If it's hydrostatic pressure from under the slab you will need to break up the concrete around the basement wall on the inside and install weeping tile to the sump pit, gravel and re-concrete the area.

or

Google basement systems and see what their products are like, they have ways to fix basements that are a lot easier then the methods I described. Their methods are for channeling the water that comes in to the sump pit, I'm sure it works fine, but you still have water intrusion and I would rather fix it right from the get go. If you ever sell, disclosing a basement leak and a patchy repair may not impress potential buyers, do it right.


----------



## 68MHJCs (Jan 25, 2008)

Thanks Chris. I had a feeling...it may not be an easy job. But I thought there might be some new product or something that may work.

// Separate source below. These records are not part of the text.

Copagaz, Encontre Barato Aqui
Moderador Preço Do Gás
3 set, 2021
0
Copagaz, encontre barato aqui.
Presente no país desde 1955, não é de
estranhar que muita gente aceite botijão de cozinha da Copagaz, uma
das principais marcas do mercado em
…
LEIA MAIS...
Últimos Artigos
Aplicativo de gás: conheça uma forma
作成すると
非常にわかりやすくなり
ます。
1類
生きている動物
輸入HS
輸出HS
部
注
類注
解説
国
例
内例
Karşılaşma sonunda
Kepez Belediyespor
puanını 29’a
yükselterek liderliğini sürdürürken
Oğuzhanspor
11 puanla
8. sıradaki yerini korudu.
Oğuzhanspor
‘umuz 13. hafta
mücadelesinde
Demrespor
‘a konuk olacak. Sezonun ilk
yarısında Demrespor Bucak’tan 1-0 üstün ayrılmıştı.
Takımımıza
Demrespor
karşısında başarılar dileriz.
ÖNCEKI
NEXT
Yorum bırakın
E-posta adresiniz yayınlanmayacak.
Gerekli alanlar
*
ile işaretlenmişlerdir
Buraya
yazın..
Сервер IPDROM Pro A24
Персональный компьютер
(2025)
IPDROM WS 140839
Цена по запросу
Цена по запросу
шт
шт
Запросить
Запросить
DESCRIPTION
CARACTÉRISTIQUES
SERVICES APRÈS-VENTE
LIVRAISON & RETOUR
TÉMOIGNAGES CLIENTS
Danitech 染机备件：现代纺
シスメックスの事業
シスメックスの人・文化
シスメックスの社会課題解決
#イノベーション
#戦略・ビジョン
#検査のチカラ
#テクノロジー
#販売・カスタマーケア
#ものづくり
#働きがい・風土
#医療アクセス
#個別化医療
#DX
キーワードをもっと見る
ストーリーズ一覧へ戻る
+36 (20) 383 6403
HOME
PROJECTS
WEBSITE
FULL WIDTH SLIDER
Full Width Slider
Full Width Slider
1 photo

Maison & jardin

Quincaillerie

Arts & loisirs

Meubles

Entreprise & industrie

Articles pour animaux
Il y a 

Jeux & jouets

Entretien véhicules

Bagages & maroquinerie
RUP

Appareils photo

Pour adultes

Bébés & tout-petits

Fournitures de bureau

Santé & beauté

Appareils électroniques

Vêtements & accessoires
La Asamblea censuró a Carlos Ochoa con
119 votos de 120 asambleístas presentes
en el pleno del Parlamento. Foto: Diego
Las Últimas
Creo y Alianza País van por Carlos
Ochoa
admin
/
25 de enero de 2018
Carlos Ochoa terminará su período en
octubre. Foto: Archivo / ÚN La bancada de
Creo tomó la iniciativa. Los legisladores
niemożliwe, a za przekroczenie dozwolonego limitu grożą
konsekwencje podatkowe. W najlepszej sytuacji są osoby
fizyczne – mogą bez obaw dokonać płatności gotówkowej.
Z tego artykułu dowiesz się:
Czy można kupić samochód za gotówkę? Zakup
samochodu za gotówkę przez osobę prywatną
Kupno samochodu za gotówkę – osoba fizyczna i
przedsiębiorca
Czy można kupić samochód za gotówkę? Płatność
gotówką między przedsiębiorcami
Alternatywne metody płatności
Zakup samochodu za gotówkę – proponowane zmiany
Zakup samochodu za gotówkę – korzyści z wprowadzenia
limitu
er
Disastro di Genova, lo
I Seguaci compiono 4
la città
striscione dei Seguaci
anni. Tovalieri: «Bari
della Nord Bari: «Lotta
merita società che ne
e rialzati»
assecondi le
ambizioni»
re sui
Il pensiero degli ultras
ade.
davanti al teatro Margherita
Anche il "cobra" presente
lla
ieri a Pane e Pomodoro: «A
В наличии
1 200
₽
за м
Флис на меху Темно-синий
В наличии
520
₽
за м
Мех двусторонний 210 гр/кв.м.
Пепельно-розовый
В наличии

A 20 dollar fix not 3000.00.


----------



## 68MHJCs (Jan 25, 2008)

I really dont have the money to do the whole excavating job maybe a sealer or dry Lok to hold till it can be done right.


----------



## Chris Johnson (Oct 31, 2007)

ConcreteMasonary should be in here shortly, hopefully he has a different approach than I for the interm.


----------



## 68MHJCs (Jan 25, 2008)

Thanks again Chris for all your help. Much appreciated. 68MHJCs


----------



## BobKbta (Jan 25, 2008)

You must first determine the cause of the problem in order to adequately fix it. You can find some useful advice on http://www.b-dry.com/wet-basement-analyzer.htm There are a lot of things you can do by yourself unless it is a more complicated or serious problem. A good place to start is by investigating the cause. I think you'll like this site.


----------



## 68MHJCs (Jan 25, 2008)

Thanks Bob for you help and info Ill check out that site. We are not in the house long so I would like to do something to address it, but like said not the time of year to backhoe yard and little too much $ also. But do know that would be the best way but cannot right now.


----------